Extracted data entries

##############################

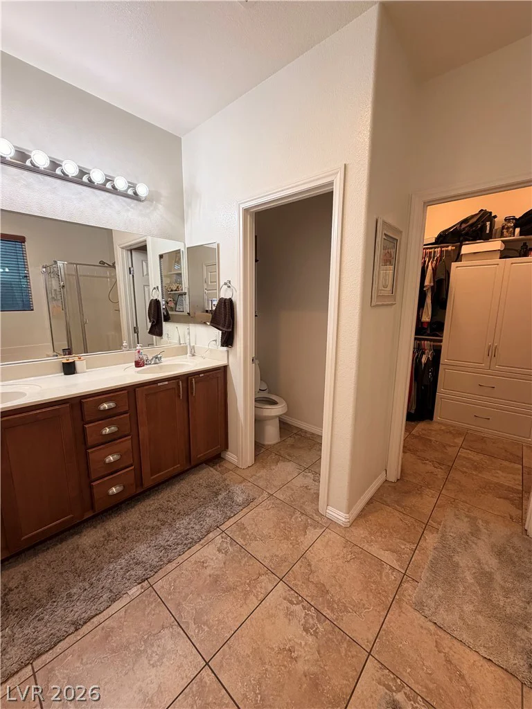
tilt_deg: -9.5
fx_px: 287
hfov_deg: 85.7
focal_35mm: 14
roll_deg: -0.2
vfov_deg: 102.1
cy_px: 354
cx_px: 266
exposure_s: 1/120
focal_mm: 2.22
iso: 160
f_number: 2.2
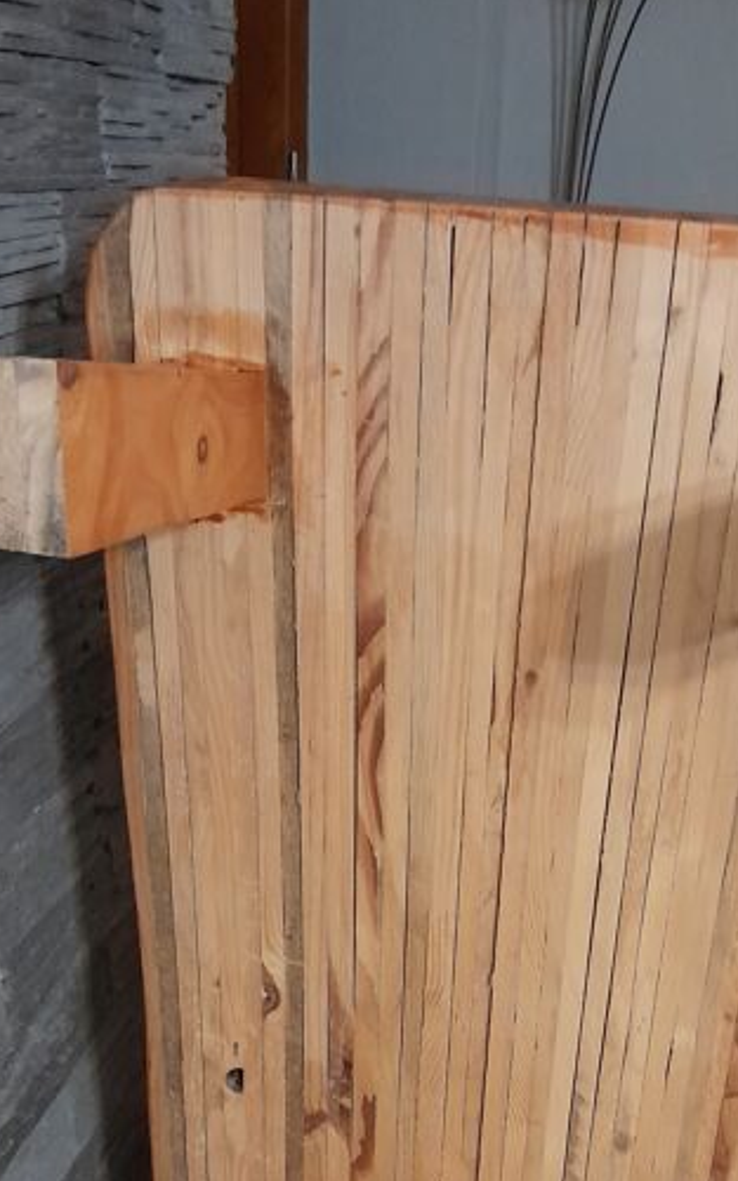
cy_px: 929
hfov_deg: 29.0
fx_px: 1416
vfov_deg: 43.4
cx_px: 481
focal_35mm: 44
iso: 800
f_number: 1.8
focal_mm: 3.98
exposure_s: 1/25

##############################

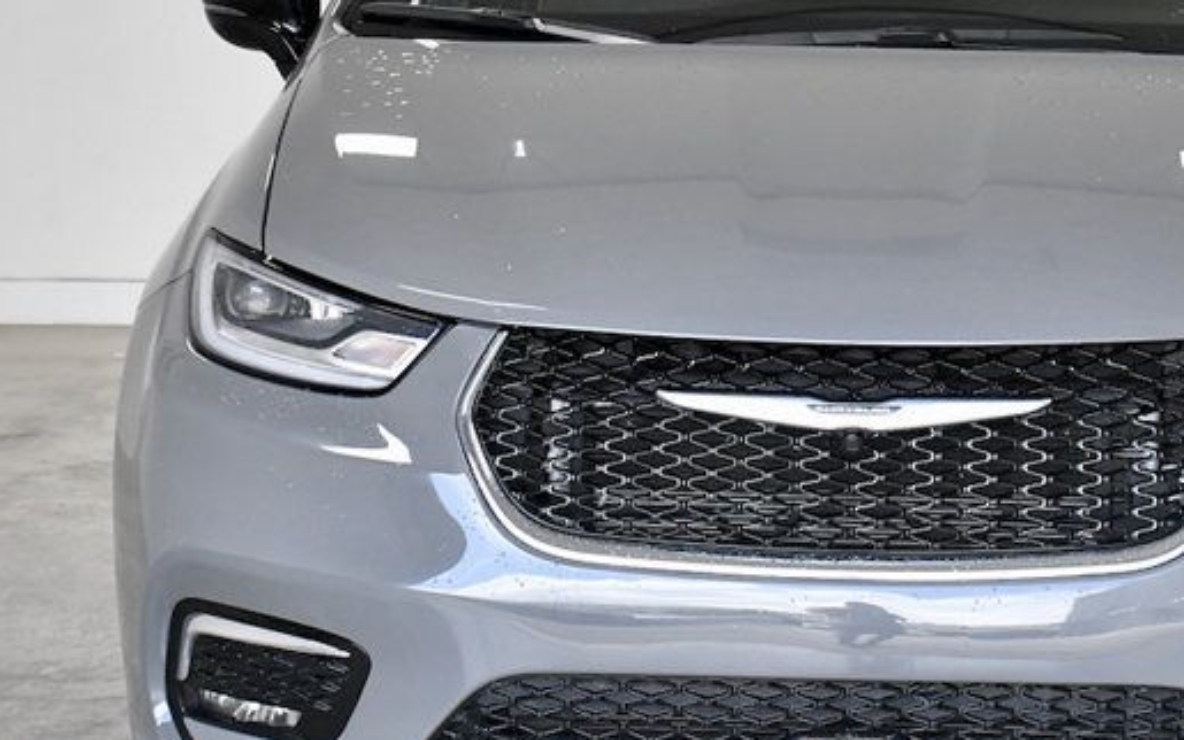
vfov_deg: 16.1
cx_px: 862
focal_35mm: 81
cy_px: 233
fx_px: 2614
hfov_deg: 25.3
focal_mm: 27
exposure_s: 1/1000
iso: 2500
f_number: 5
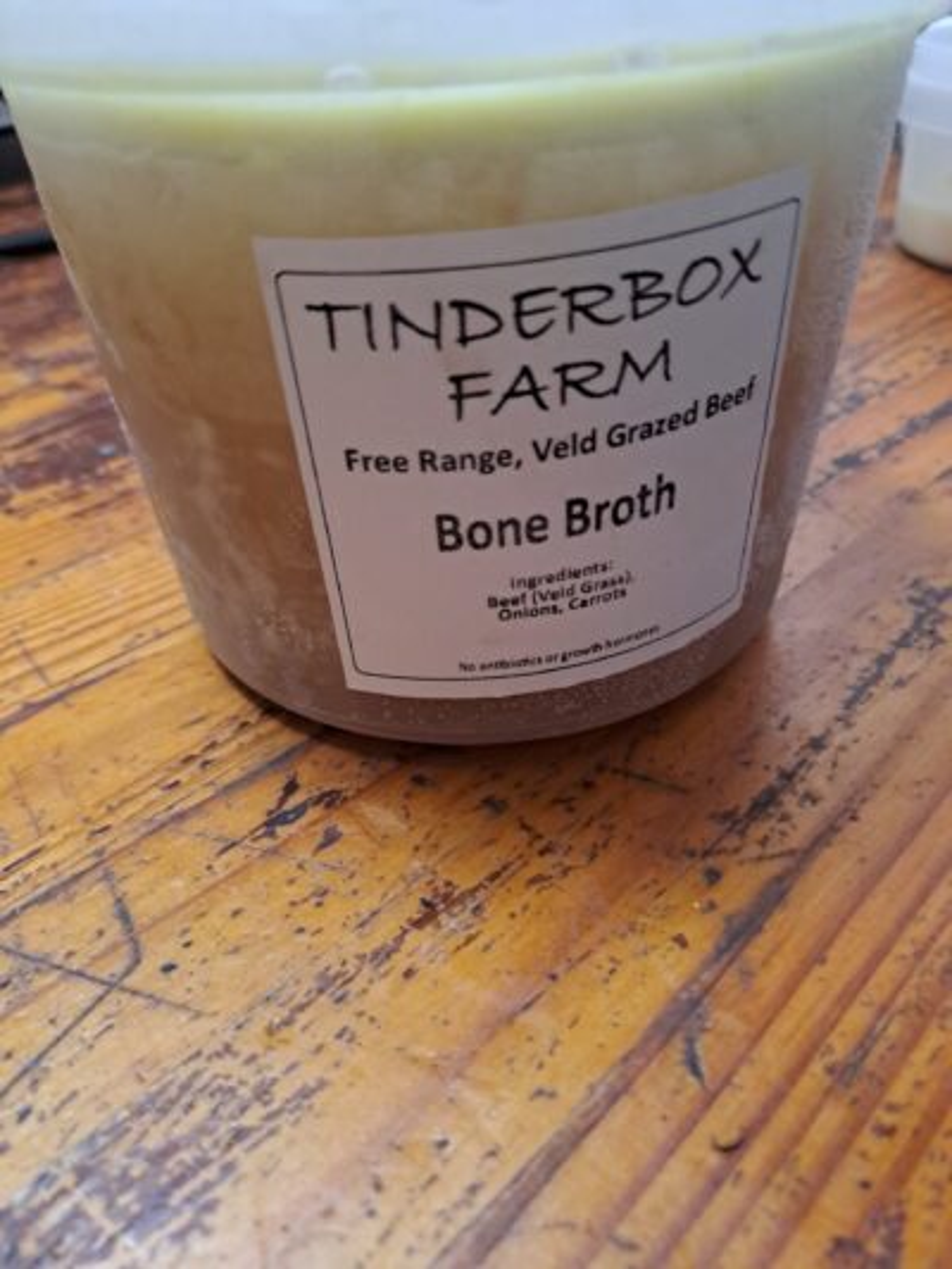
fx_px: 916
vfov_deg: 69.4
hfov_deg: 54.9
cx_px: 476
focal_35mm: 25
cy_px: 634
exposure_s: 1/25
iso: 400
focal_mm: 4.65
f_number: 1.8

##############################

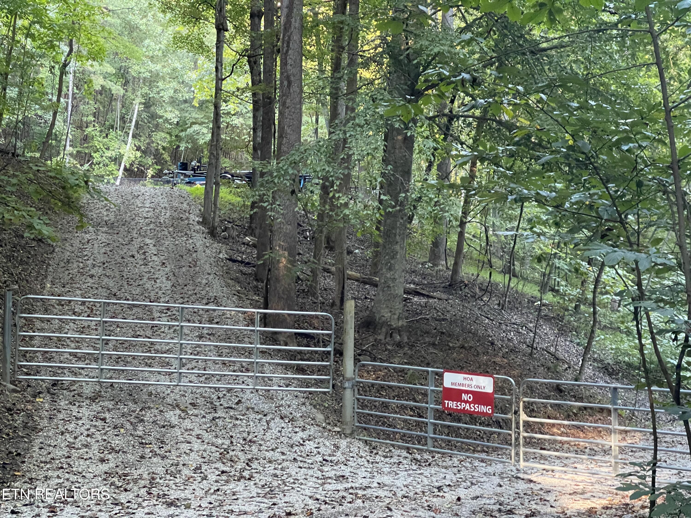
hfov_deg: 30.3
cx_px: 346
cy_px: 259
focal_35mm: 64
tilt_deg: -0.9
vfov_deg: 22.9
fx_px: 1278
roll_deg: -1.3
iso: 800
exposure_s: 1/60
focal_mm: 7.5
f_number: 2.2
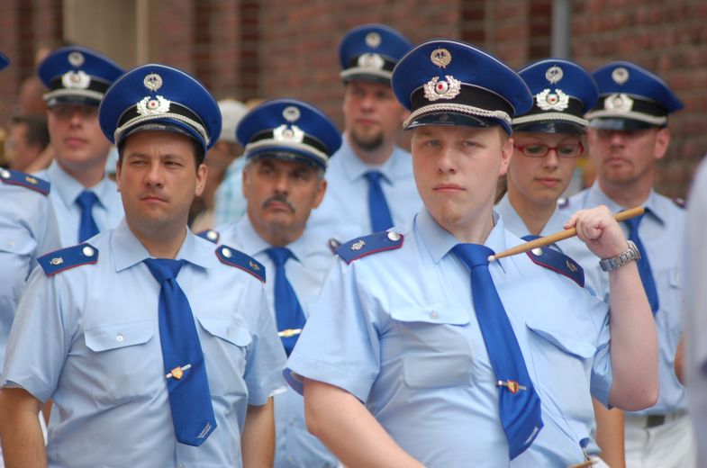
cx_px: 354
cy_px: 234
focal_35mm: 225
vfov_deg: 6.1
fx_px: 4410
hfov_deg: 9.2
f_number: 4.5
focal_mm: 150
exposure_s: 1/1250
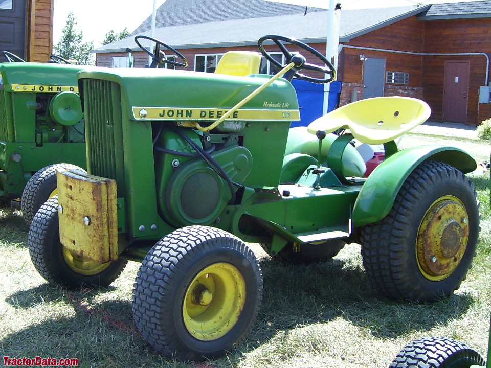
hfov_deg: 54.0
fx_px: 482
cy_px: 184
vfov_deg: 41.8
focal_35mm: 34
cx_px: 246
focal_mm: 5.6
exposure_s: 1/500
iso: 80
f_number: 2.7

##############################

AIM OF THE EXERCISE
Copy only these lines from the records above, exactly: the one with "exposure_s: 1/1250", the one with "f_number: 2.7", and those between. Skip the pictures.

RESPONSE BOX
exposure_s: 1/1250
hfov_deg: 54.0
fx_px: 482
cy_px: 184
vfov_deg: 41.8
focal_35mm: 34
cx_px: 246
focal_mm: 5.6
exposure_s: 1/500
iso: 80
f_number: 2.7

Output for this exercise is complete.